* Problem description *
Copy out all of the lines below word for word, leaving out the pictures.

Data for the task Start Marker

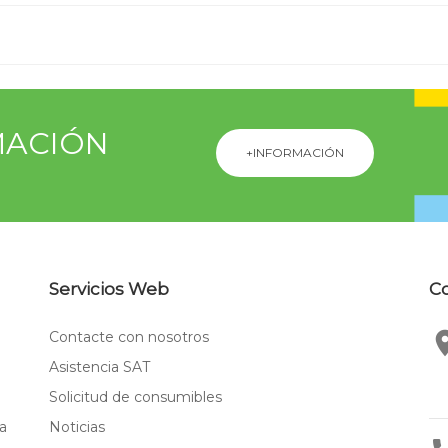
IMACIÓN
+INFORMACIÓN
Servicios Web
C
Contacte con nosotros
Asistencia SAT
Solicitud de consumibles
a
Noticias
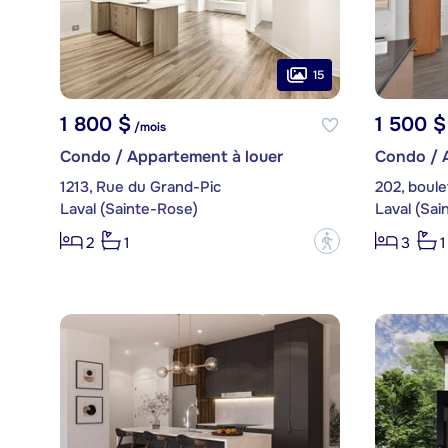
15
1 800 $
1 500 $
/mois
Condo / Appartement à louer
Condo / 
1213, Rue du Grand-Pic
202, boul
Laval (Sainte-Rose)
Laval (Sai
?
2
1
3
1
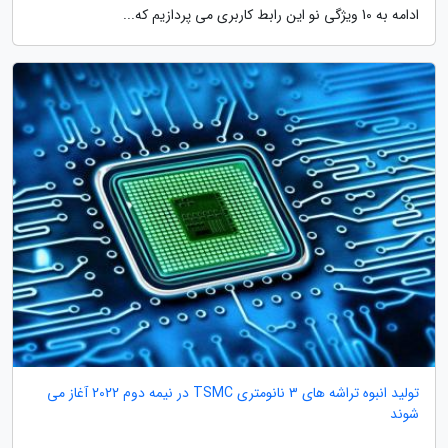
ادامه به 10 ویژگی نو این رابط کاربری می پردازیم که...
تولید انبوه تراشه های 3 نانومتری TSMC در نیمه دوم 2022 آغاز می
شوند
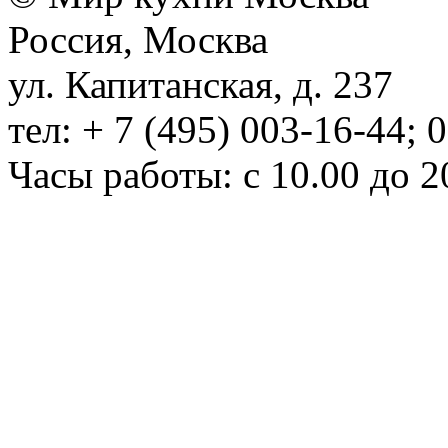
Россия, Москва
ул. Капитанская, д. 237
тел: + 7 (495) 003-16-44; 
Часы работы: с 10.00 до 2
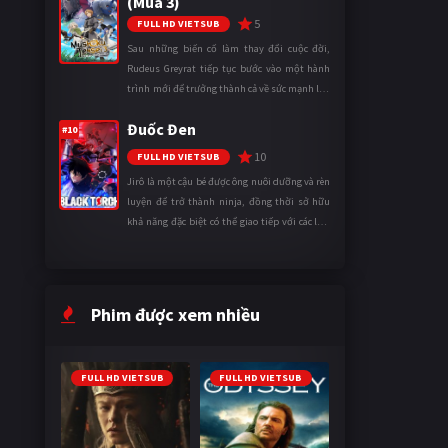
(Mùa 3)
5
FULL HD VIETSUB
Sau những biến cố làm thay đổi cuộc đời,
Rudeus Greyrat tiếp tục bước vào một hành
trình mới để trưởng thành cả về sức mạnh lẫn
tinh thần. Khi đối mặt với những thử thách
Đuốc Đen
ngày càng khắc nghiệt, anh ...
#10
10
FULL HD VIETSUB
Jirô là một cậu bé được ông nuôi dưỡng và rèn
luyện để trở thành ninja, đồng thời sở hữu
khả năng đặc biệt có thể giao tiếp với các loài
động vật. Bị mọi người xa lánh vì sự khác biệt
của mình, cậu ...
Phim được xem nhiều
FULL HD VIETSUB
FULL HD VIETSUB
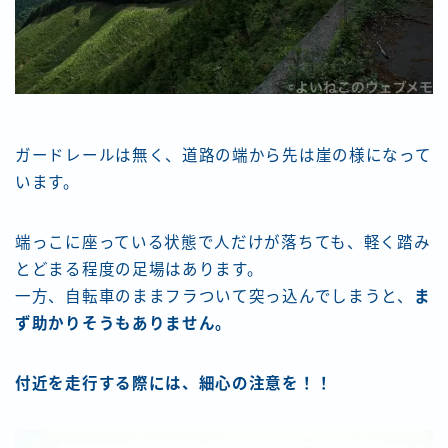
ガードレールは無く、道路の端から先は崖の様になって
います。
端っこに座っている状態で人だけが落ちても、軽く踏み
とどまる程度の足場はあります。
一方、自転車のままフラついて突っ込んでしまうと、
ま
ず助かりそうもありません。
付近を走行する際には、細心の注意を！！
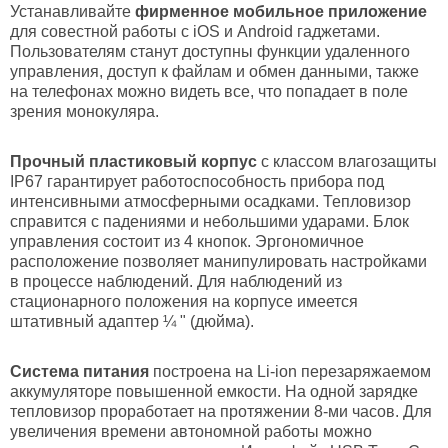
Устанавливайте
фирменное мобильное приложение
для совестной работы с iOS и Android гаджетами.
Пользователям станут доступны функции удаленного
управления, доступ к файлам и обмен данными, также
на телефонах можно видеть все, что попадает в поле
зрения монокуляра.
Прочный пластиковый корпус
с классом влагозащиты
IP67 гарантирует работоспособность прибора под
интенсивными атмосферными осадками. Тепловизор
справится с падениями и небольшими ударами. Блок
управления состоит из 4 кнопок. Эргономичное
расположение позволяет манипулировать настройками
в процессе наблюдений. Для наблюдений из
стационарного положения на корпусе имеется
штативный адаптер ¼ " (дюйма).
Система питания
построена на Li-ion перезаряжаемом
аккумуляторе повышенной емкости. На одной зарядке
тепловизор проработает на протяжении 8-ми часов. Для
увеличения времени автономной работы можно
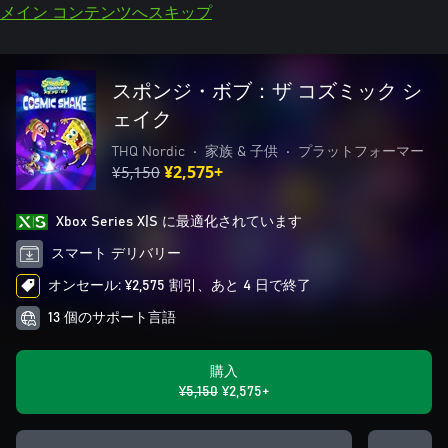
メイン コンテンツへスキップ
スポンジ・ボブ：ザ コズミック シ
ェイク
THQ Nordic
•
家族 & 子供
•
プラットフォーマー
¥5,150
¥2,575+
Xbox Series X|S に最適化されています
スマート デリバリー
オンセール: ¥2,575 割引、あと 4 日で終了
13 個のサポート言語
購入
¥5,150
¥2,575+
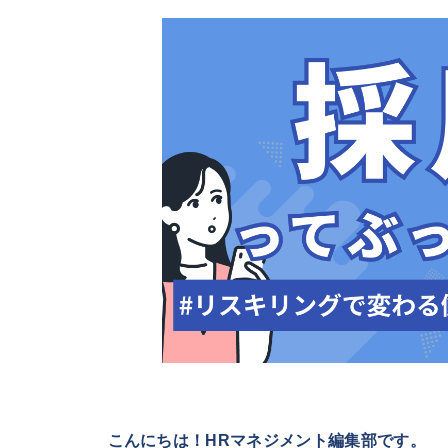
こんにちは！HRマネジメント編集部です。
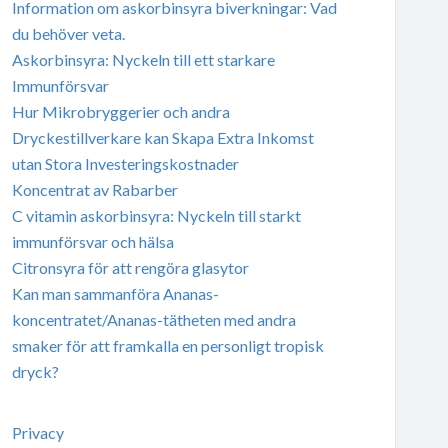
Information om askorbinsyra biverkningar: Vad
du behöver veta.
Askorbinsyra: Nyckeln till ett starkare
Immunförsvar
Hur Mikrobryggerier och andra
Dryckestillverkare kan Skapa Extra Inkomst
utan Stora Investeringskostnader
Koncentrat av Rabarber
C vitamin askorbinsyra: Nyckeln till starkt
immunförsvar och hälsa
Citronsyra för att rengöra glasytor
Kan man sammanföra Ananas-
koncentratet/Ananas-tätheten med andra
smaker för att framkalla en personligt tropisk
dryck?
Privacy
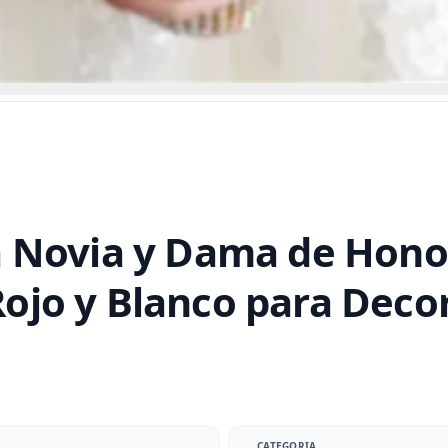
 Novia y Dama de Hono
Rojo y Blanco para Decor
CATEGORIA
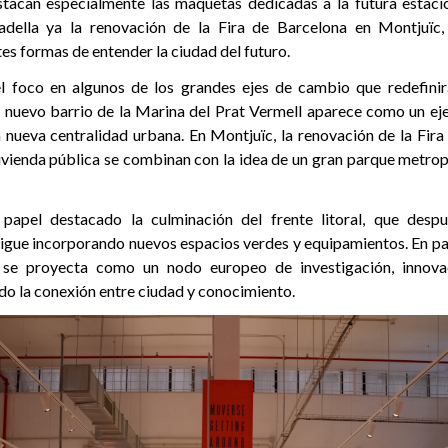
stacan especialmente las maquetas dedicadas a la futura estació
adella ya la renovación de la Fira de Barcelona en Montjuïc,
es formas de entender la ciudad del futuro.
l foco en algunos de los grandes ejes de cambio que redefinir
 nuevo barrio de la Marina del Prat Vermell aparece como un e
 nueva centralidad urbana. En Montjuïc, la renovación de la Fira
ivienda pública se combinan con la idea de un gran parque metropo
papel destacado la culminación del frente litoral, que des
igue incorporando nuevos espacios verdes y equipamientos. En para
 se proyecta como un nodo europeo de investigación, innovac
ndo la conexión entre ciudad y conocimiento.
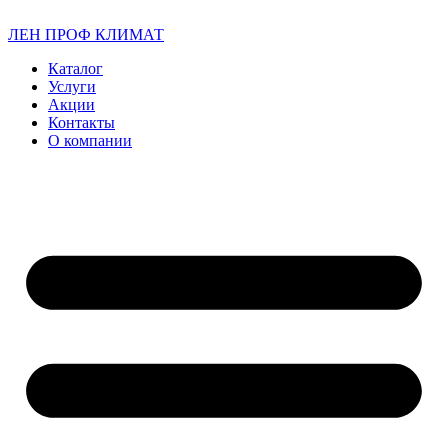
ЛЕН ПРОФ КЛИМАТ
Каталог
Услуги
Акции
Контакты
О компании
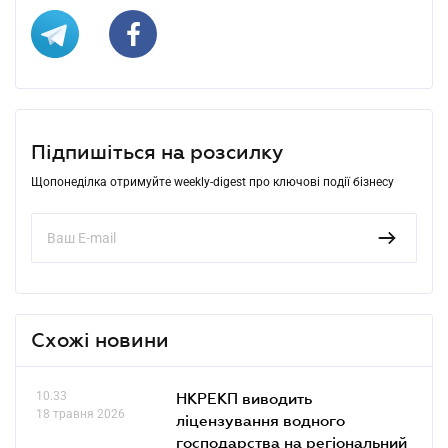
Підпишіться на розсилку
Щопонеділка отримуйте weekly-digest про ключові події бізнесу
Схожі новини
10.33
НКРЕКП виводить
18 травня 2026
ліцензування водного
господарства на регіональний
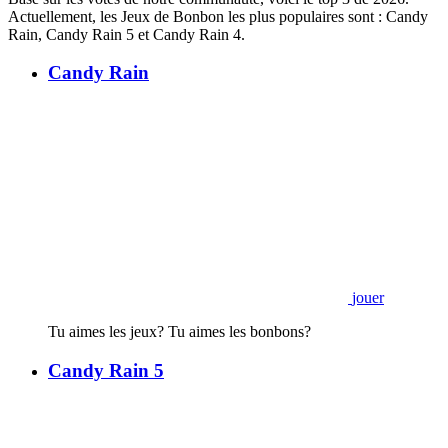
Actuellement, les Jeux de Bonbon les plus populaires sont : Candy
Rain, Candy Rain 5 et Candy Rain 4.
Candy Rain
jouer
Tu aimes les jeux? Tu aimes les bonbons?
Candy Rain 5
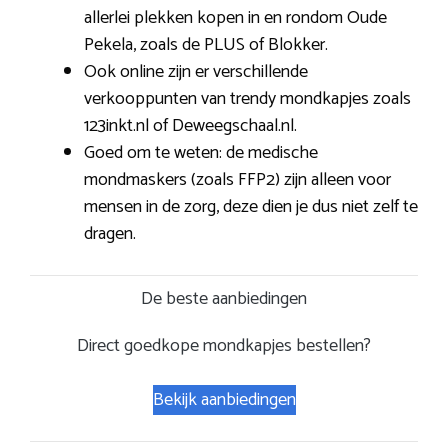
allerlei plekken kopen in en rondom Oude
Pekela, zoals de PLUS of Blokker.
Ook online zijn er verschillende
verkooppunten van trendy mondkapjes zoals
123inkt.nl of Deweegschaal.nl.
Goed om te weten: de medische
mondmaskers (zoals FFP2) zijn alleen voor
mensen in de zorg, deze dien je dus niet zelf te
dragen.
De beste aanbiedingen
Direct goedkope mondkapjes bestellen?
Bekijk aanbiedingen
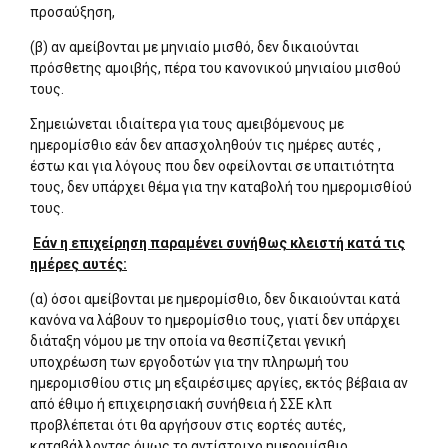
προσαύξηση,
(β) αν αμείβονται με μηνιαίο μισθό, δεν δικαιούνται
πρόσθετης αμοιβής, πέρα του κανονικού μηνιαίου μισθού
τους.
Σημειώνεται ιδιαίτερα για τους αμειβόμενους με
ημερομίσθιο εάν δεν απασχοληθούν τις ημέρες αυτές ,
έστω και για λόγους που δεν οφείλονται σε υπαιτιότητα
τους, δεν υπάρχει θέμα για την καταβολή του ημερομισθίού
τους.
Εάν η επιχείρηση παραμένει συνήθως κλειστή κατά τις
ημέρες αυτές:
(α) όσοι αμείβονται με ημερομίσθιο, δεν δικαιούνται κατά
κανόνα να λάβουν το ημερομίσθιο τους, γιατί δεν υπάρχει
διάταξη νόμου με την οποία να θεσπίζεται γενική
υποχρέωση των εργοδοτών για την πληρωμή του
ημερομισθίου στις μη εξαιρέσιμες αργίες, εκτός βέβαια αν
από έθιμο ή επιχειρησιακή συνήθεια ή ΣΣΕ κλπ
προβλέπεται ότι θα αργήσουν στις εορτές αυτές,
καταβάλλοντας όμως το αντίστοιχο ημερομίσθιο,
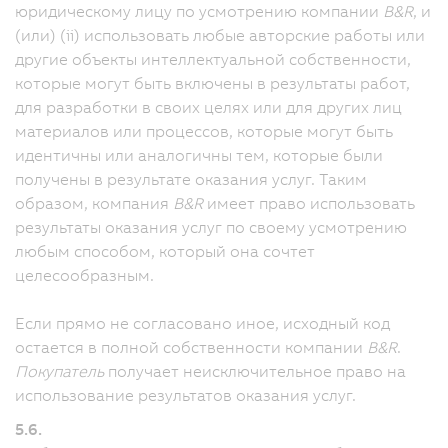
юридическому лицу по усмотрению компании
B&R
, и
(или) (ii) использовать любые авторские работы или
другие объекты интеллектуальной собственности,
которые могут быть включены в результаты работ,
для разработки в своих целях или для других лиц
материалов или процессов, которые могут быть
идентичны или аналогичны тем, которые были
получены в результате оказания услуг. Таким
образом, компания
B&R
имеет право использовать
результаты оказания услуг по своему усмотрению
любым способом, который она сочтет
целесообразным.
Если прямо не согласовано иное, исходный код
остается в полной собственности компании
B&R
.
Покупатель
получает неисключительное право на
использование результатов оказания услуг.
5.6.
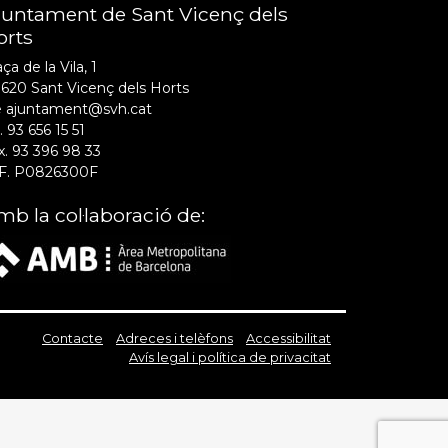
juntament de Sant Vicenç dels
orts
ça de la Vila, 1
620 Sant Vicenç dels Horts
e ajuntament@svh.cat
. 93 656 15 51
x. 93 396 98 33
F. P0826300F
b la col·laboració de:
Contacte
Adreces i telèfons
Accessibilitat
Avís legal i política de privacitat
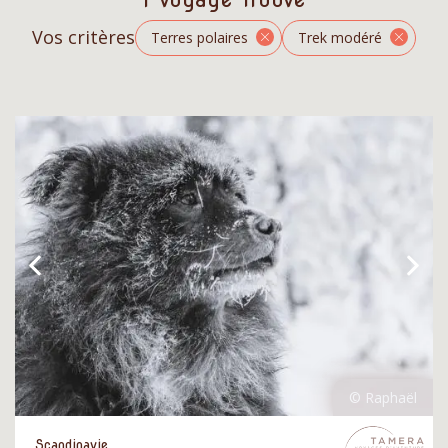
Vos critères
Terres polaires
Trek modéré
Scandinavie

Data for the task End Marker

* Expected answer *
IMACIÓN
+INFORMACIÓN
Servicios Web
C
Contacte con nosotros
Asistencia SAT
Solicitud de consumibles
a
Noticias
15
1 800 $
1 500 $
/mois
Condo / Appartement à louer
Condo / 
1213, Rue du Grand-Pic
202, boul
Laval (Sainte-Rose)
Laval (Sai
?
2
1
3
1
ادامه به 10 ویژگی نو این رابط کاربری می پردازیم که...
تولید انبوه تراشه های 3 نانومتری TSMC در نیمه دوم 2022 آغاز می
شوند
Россия, Москва
ул. Капитанская, д. 237
тел: + 7 (495) 003-16-44; 
Часы работы: с 10.00 до 2
(Mùa 3)
5
FULL HD VIETSUB
Sau những biến cố làm thay đổi cuộc đời,
Rudeus Greyrat tiếp tục bước vào một hành
trình mới để trưởng thành cả về sức mạnh lẫn
tinh thần. Khi đối mặt với những thử thách
Đuốc Đen
ngày càng khắc nghiệt, anh ...
#10
10
FULL HD VIETSUB
Jirô là một cậu bé được ông nuôi dưỡng và rèn
luyện để trở thành ninja, đồng thời sở hữu
khả năng đặc biệt có thể giao tiếp với các loài
động vật. Bị mọi người xa lánh vì sự khác biệt
của mình, cậu ...
Phim được xem nhiều
FULL HD VIETSUB
FULL HD VIETSUB
ガードレールは無く、道路の端から先は崖の様になって
います。
端っこに座っている状態で人だけが落ちても、軽く踏み
とどまる程度の足場はあります。
一方、自転車のままフラついて突っ込んでしまうと、
ま
ず助かりそうもありません。
付近を走行する際には、細心の注意を！！
Устанавливайте
фирменное мобильное приложение
для совестной работы с iOS и Android гаджетами.
Пользователям станут доступны функции удаленного
управления, доступ к файлам и обмен данными, также
на телефонах можно видеть все, что попадает в поле
зрения монокуляра.
Прочный пластиковый корпус
с классом влагозащиты
IP67 гарантирует работоспособность прибора под
интенсивными атмосферными осадками. Тепловизор
справится с падениями и небольшими ударами. Блок
управления состоит из 4 кнопок. Эргономичное
расположение позволяет манипулировать настройками
в процессе наблюдений. Для наблюдений из
стационарного положения на корпусе имеется
штативный адаптер ¼ " (дюйма).
Система питания
построена на Li-ion перезаряжаемом
аккумуляторе повышенной емкости. На одной зарядке
тепловизор проработает на протяжении 8-ми часов. Для
увеличения времени автономной работы можно
メイン コンテンツへスキップ
スポンジ・ボブ：ザ コズミック シ
ェイク
THQ Nordic
•
家族 & 子供
•
プラットフォーマー
¥5,150
¥2,575+
Xbox Series X|S に最適化されています
スマート デリバリー
オンセール: ¥2,575 割引、あと 4 日で終了
13 個のサポート言語
購入
¥5,150
¥2,575+
こんにちは！HRマネジメント編集部です。
Information om askorbinsyra biverkningar: Vad
du behöver veta.
Askorbinsyra: Nyckeln till ett starkare
Immunförsvar
Hur Mikrobryggerier och andra
Dryckestillverkare kan Skapa Extra Inkomst
utan Stora Investeringskostnader
Koncentrat av Rabarber
C vitamin askorbinsyra: Nyckeln till starkt
immunförsvar och hälsa
Citronsyra för att rengöra glasytor
Kan man sammanföra Ananas-
koncentratet/Ananas-tätheten med andra
smaker för att framkalla en personligt tropisk
dryck?
Privacy
 Novia y Dama de Hono
Rojo y Blanco para Decor
CATEGORIA
stacan especialmente las maquetas dedicadas a la futura estació
adella ya la renovación de la Fira de Barcelona en Montjuïc,
es formas de entender la ciudad del futuro.
l foco en algunos de los grandes ejes de cambio que redefinir
 nuevo barrio de la Marina del Prat Vermell aparece como un e
 nueva centralidad urbana. En Montjuïc, la renovación de la Fira
ivienda pública se combinan con la idea de un gran parque metropo
papel destacado la culminación del frente litoral, que des
igue incorporando nuevos espacios verdes y equipamientos. En para
 se proyecta como un nodo europeo de investigación, innovac
ndo la conexión entre ciudad y conocimiento.
ЛЕН ПРОФ КЛИМАТ
Каталог
Услуги
Акции
Контакты
О компании
Підпишіться на розсилку
Щопонеділка отримуйте weekly-digest про ключові події бізнесу
Схожі новини
10.33
НКРЕКП виводить
18 травня 2026
ліцензування водного
господарства на регіональний
Actuellement, les Jeux de Bonbon les plus populaires sont : Candy
Rain, Candy Rain 5 et Candy Rain 4.
Candy Rain
jouer
Tu aimes les jeux? Tu aimes les bonbons?
Candy Rain 5
allerlei plekken kopen in en rondom Oude
Pekela, zoals de PLUS of Blokker.
Ook online zijn er verschillende
verkooppunten van trendy mondkapjes zoals
123inkt.nl of Deweegschaal.nl.
Goed om te weten: de medische
mondmaskers (zoals FFP2) zijn alleen voor
mensen in de zorg, deze dien je dus niet zelf te
dragen.
De beste aanbiedingen
Direct goedkope mondkapjes bestellen?
Bekijk aanbiedingen
προσαύξηση,
(β) αν αμείβονται με μηνιαίο μισθό, δεν δικαιούνται
πρόσθετης αμοιβής, πέρα του κανονικού μηνιαίου μισθού
τους.
Σημειώνεται ιδιαίτερα για τους αμειβόμενους με
ημερομίσθιο εάν δεν απασχοληθούν τις ημέρες αυτές ,
έστω και για λόγους που δεν οφείλονται σε υπαιτιότητα
τους, δεν υπάρχει θέμα για την καταβολή του ημερομισθίού
τους.
Εάν η επιχείρηση παραμένει συνήθως κλειστή κατά τις
ημέρες αυτές:
(α) όσοι αμείβονται με ημερομίσθιο, δεν δικαιούνται κατά
κανόνα να λάβουν το ημερομίσθιο τους, γιατί δεν υπάρχει
διάταξη νόμου με την οποία να θεσπίζεται γενική
υποχρέωση των εργοδοτών για την πληρωμή του
ημερομισθίου στις μη εξαιρέσιμες αργίες, εκτός βέβαια αν
από έθιμο ή επιχειρησιακή συνήθεια ή ΣΣΕ κλπ
προβλέπεται ότι θα αργήσουν στις εορτές αυτές,
καταβάλλοντας όμως το αντίστοιχο ημερομίσθιο,
юридическому лицу по усмотрению компании
B&R
, и
(или) (ii) использовать любые авторские работы или
другие объекты интеллектуальной собственности,
которые могут быть включены в результаты работ,
для разработки в своих целях или для других лиц
материалов или процессов, которые могут быть
идентичны или аналогичны тем, которые были
получены в результате оказания услуг. Таким
образом, компания
B&R
имеет право использовать
результаты оказания услуг по своему усмотрению
любым способом, который она сочтет
целесообразным.
Если прямо не согласовано иное, исходный код
остается в полной собственности компании
B&R
.
Покупатель
получает неисключительное право на
использование результатов оказания услуг.
5.6.
juntament de Sant Vicenç dels
orts
ça de la Vila, 1
620 Sant Vicenç dels Horts
e ajuntament@svh.cat
. 93 656 15 51
x. 93 396 98 33
F. P0826300F
b la col·laboració de:
Contacte
Adreces i telèfons
Accessibilitat
Avís legal i política de privacitat
Vos critères
Terres polaires
Trek modéré
Scandinavie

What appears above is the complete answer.